Poxvirus-vectored vaccines against infectious diseases and cancer are currently under development. We hypothesized that the extensive use of poxvirus-vectored vaccine in future might result in co-infection and recombination between the vaccine virus and naturally occurring poxviruses, resulting in hybrid viruses with unpredictable characteristics. Previously, we confirmed that co-infecting in vitro a Modified vaccinia virus Ankara (MVA) strain engineered to express influenza virus haemagglutinin (HA) and nucleoprotein (NP) genes with a naturally occurring cowpox virus (CPXV-NOH1) resulted in recombinant progeny viruses (H Hansen, MI Okeke, Ø Nilssen, T Traavik, Vaccine 23: 499–506, 2004). In this study we analyzed the biological properties of parental and progeny hybrid viruses.

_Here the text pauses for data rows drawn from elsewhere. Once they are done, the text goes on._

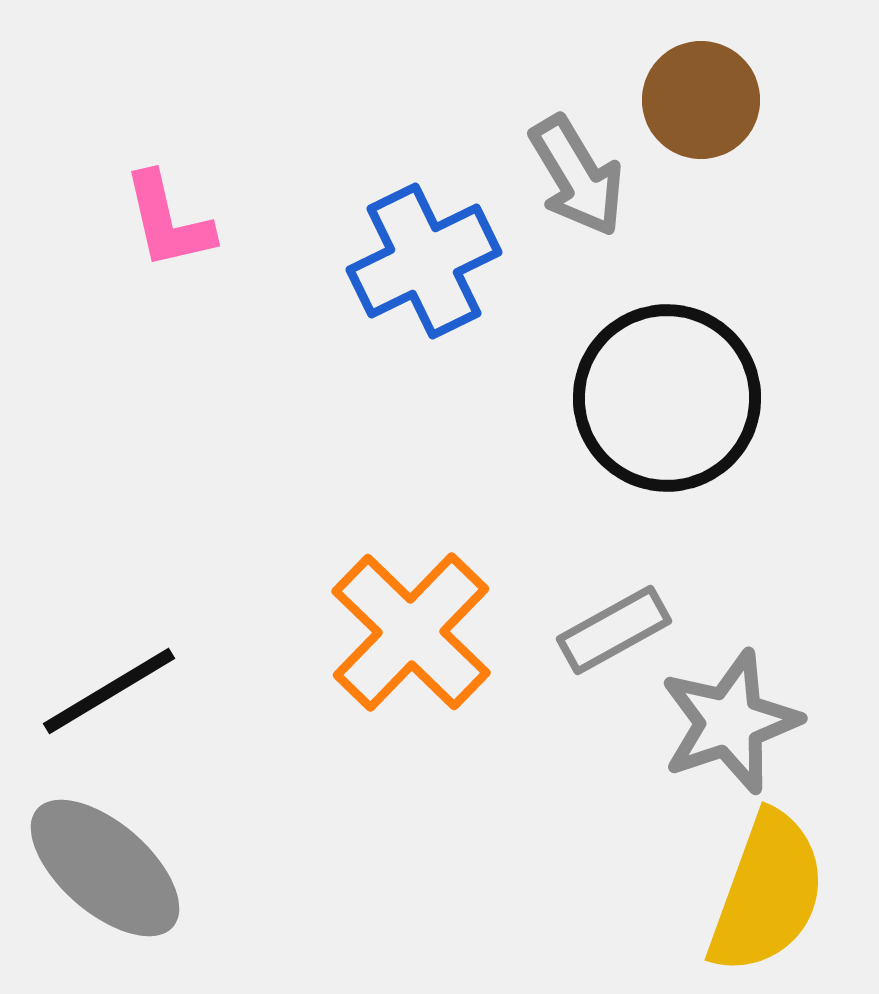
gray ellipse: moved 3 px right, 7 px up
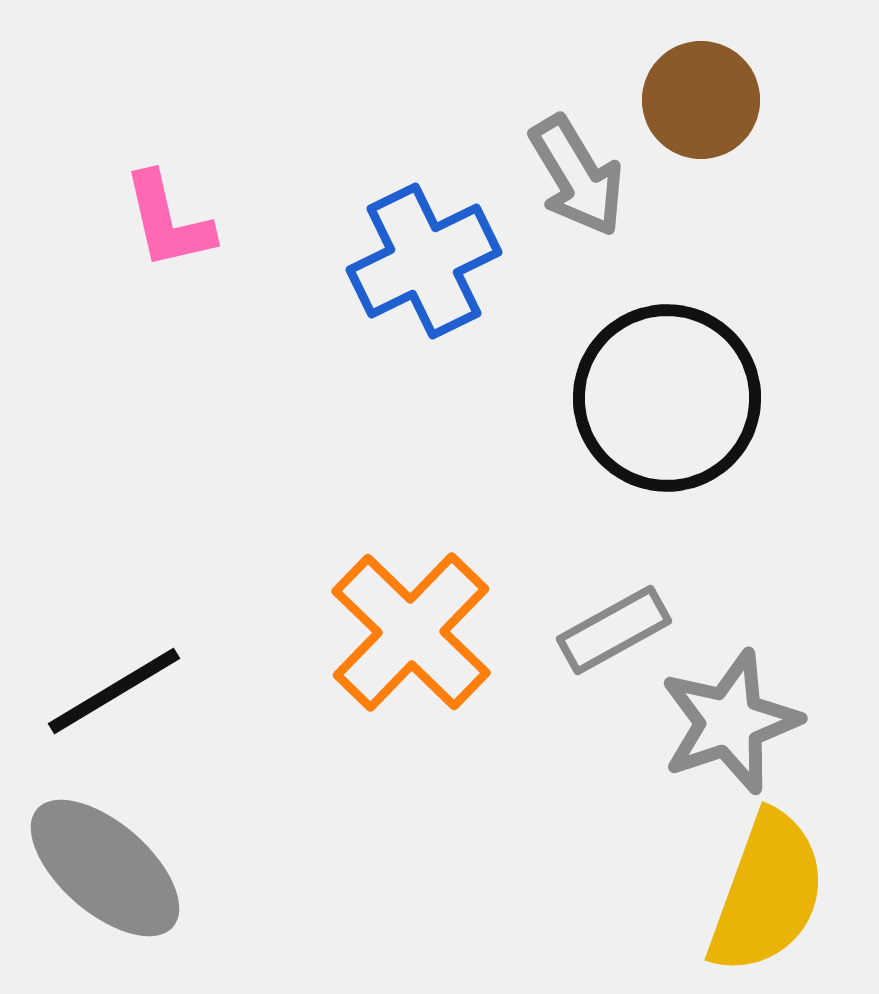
black line: moved 5 px right
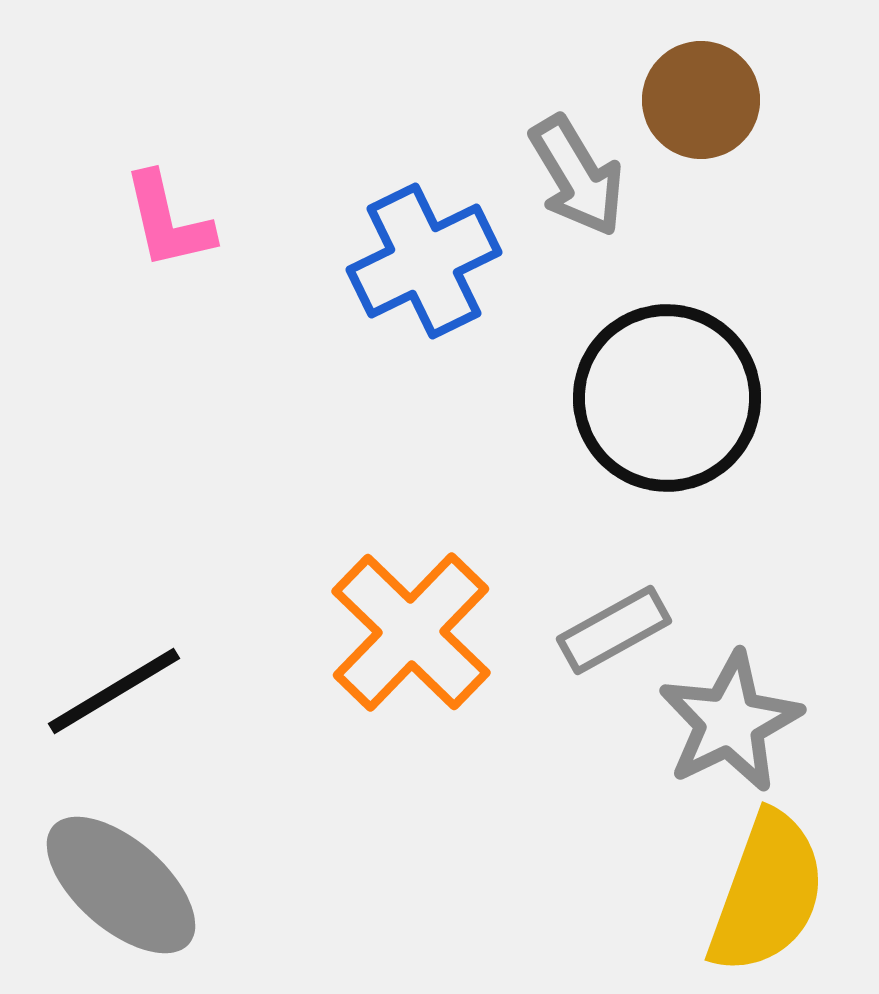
gray star: rotated 7 degrees counterclockwise
gray ellipse: moved 16 px right, 17 px down
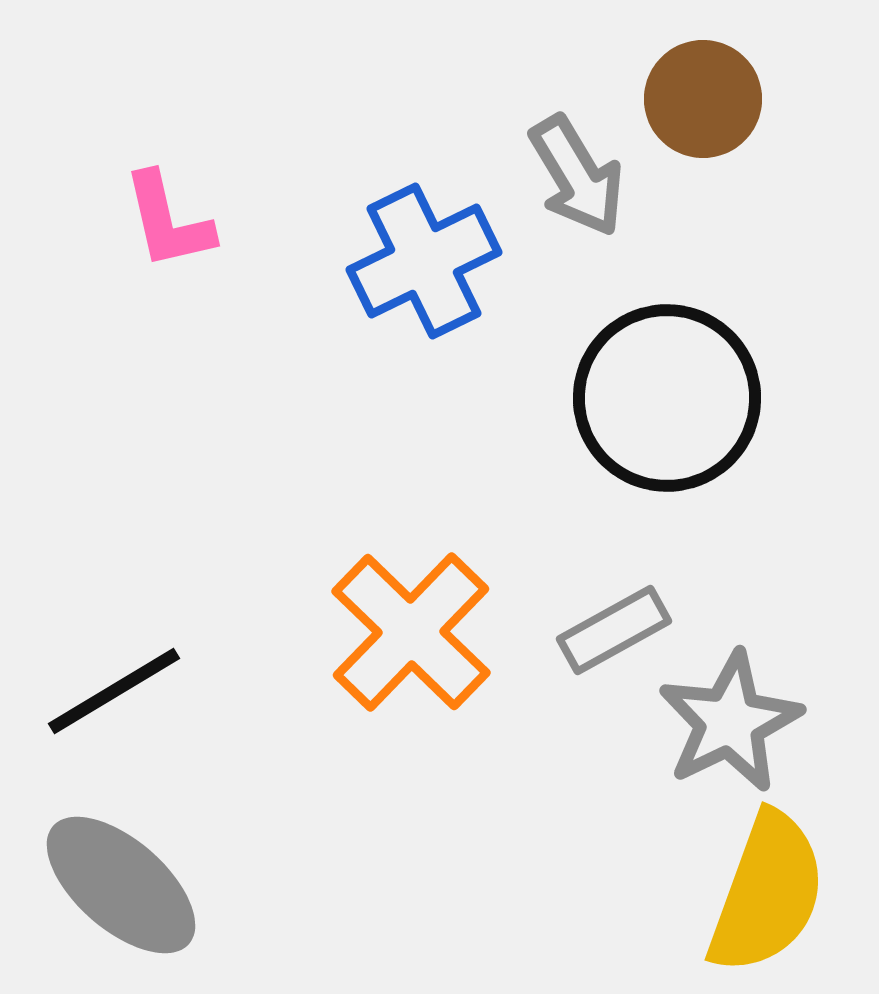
brown circle: moved 2 px right, 1 px up
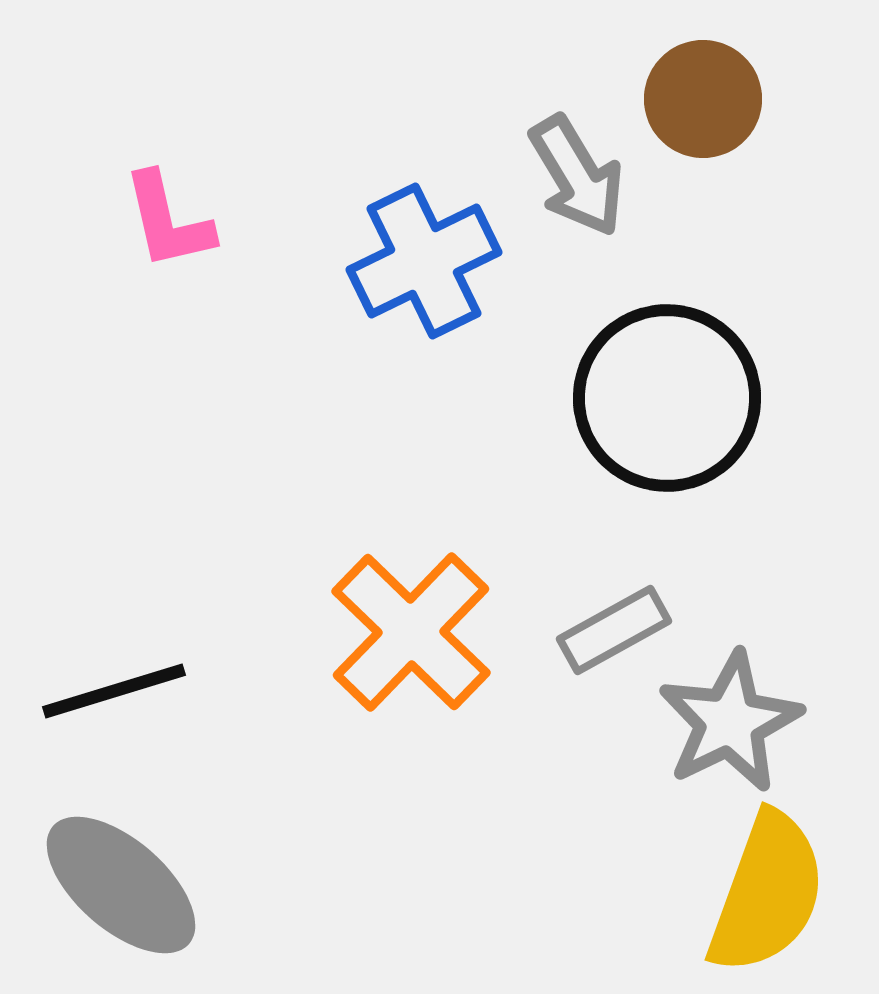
black line: rotated 14 degrees clockwise
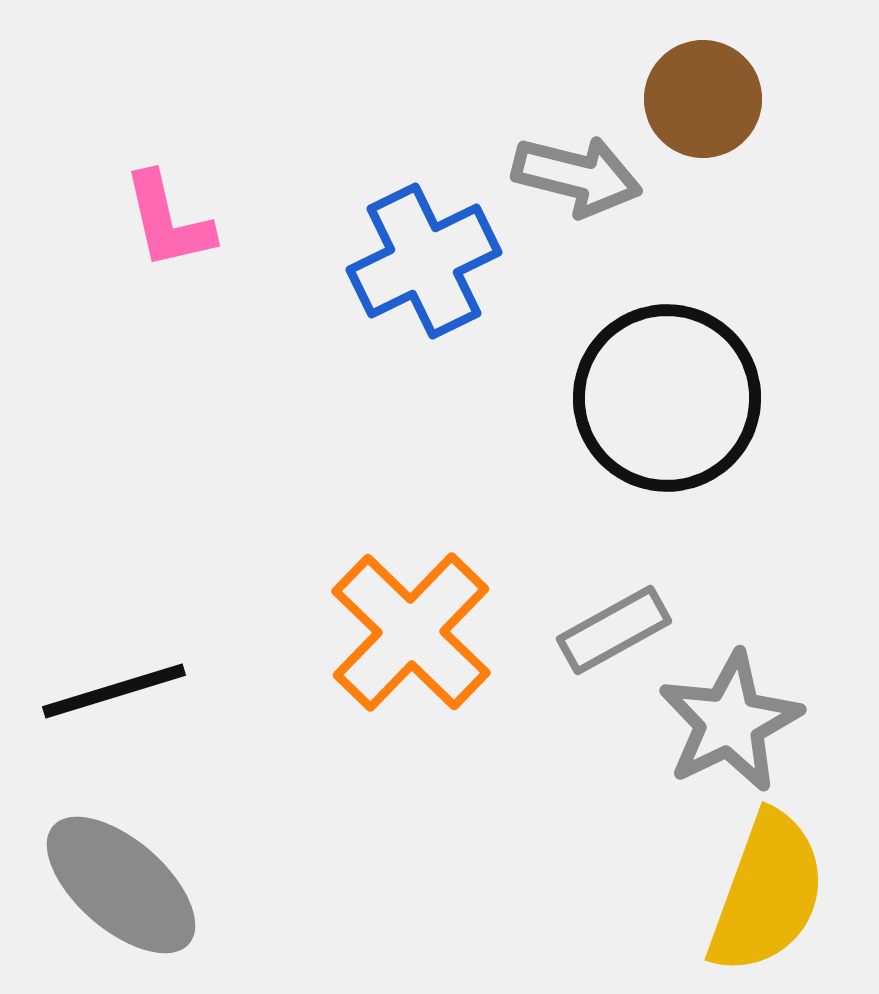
gray arrow: rotated 45 degrees counterclockwise
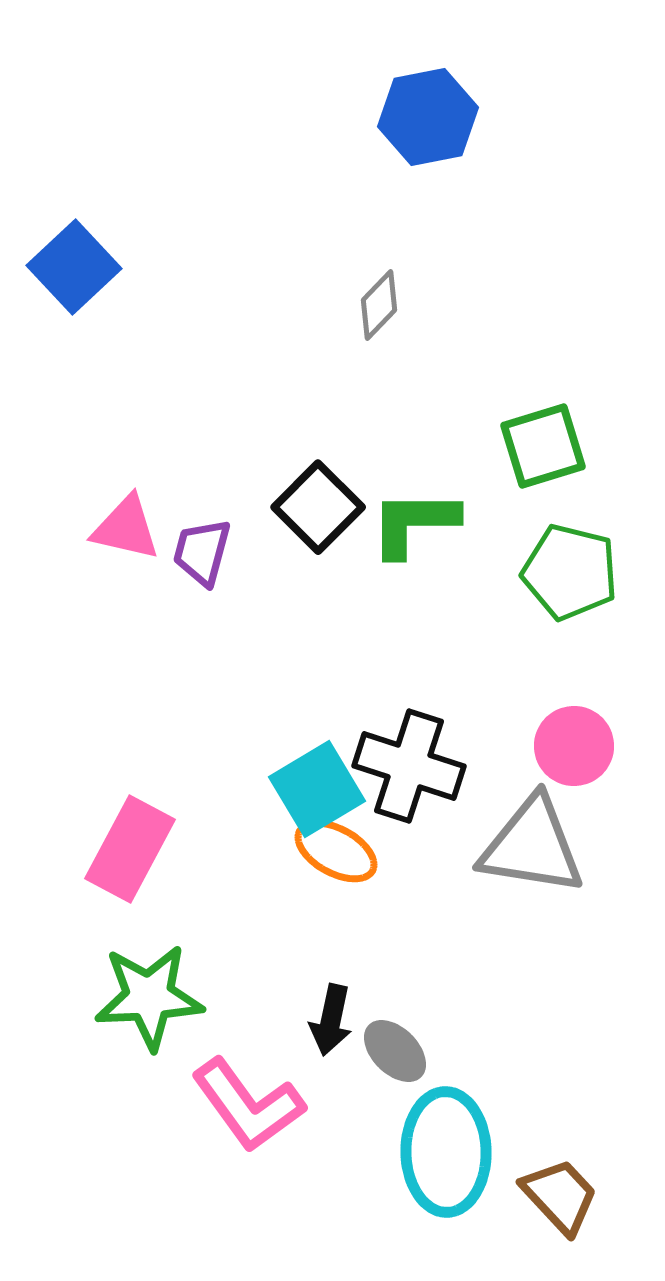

Five CPXV/MVA progeny viruses were isolated based on plaque phenotype and the expression of influenza virus HA protein. Progeny hybrid viruses displayed in vitro cell line tropism of CPXV-NOH1, but not that of MVA. The HA transgene or its expression was lost on serial passage of transgenic viruses and the speed at which HA expression was lost varied with cell lines. The HA transgene in the progeny viruses or its expression was stable in African Green Monkey derived Vero cells but became unstable in rat derived IEC-6 cells. Hybrid viruses lacking the HA transgene have higher levels of virus multiplication in mammalian cell lines and produced more enveloped virions than the transgene positive progenitor virus strain. Analysis of the subcellular localization of the transgenic HA protein showed that neither virus strain nor cell line have effect on the subcellular targets of the HA protein. The influenza virus HA protein was targeted to enveloped virions, plasma membrane, Golgi apparatus and cytoplasmic vesicles.


Our results suggest that homologous recombination between poxvirus-vectored vaccine and naturally circulating poxviruses, genetic instability of the transgene, accumulation of non-transgene expressing vectors or hybrid virus progenies, as well as cell line/type specific selection against the transgene are potential complications that may result if poxvirus vectored vaccines are extensively used in animals and man.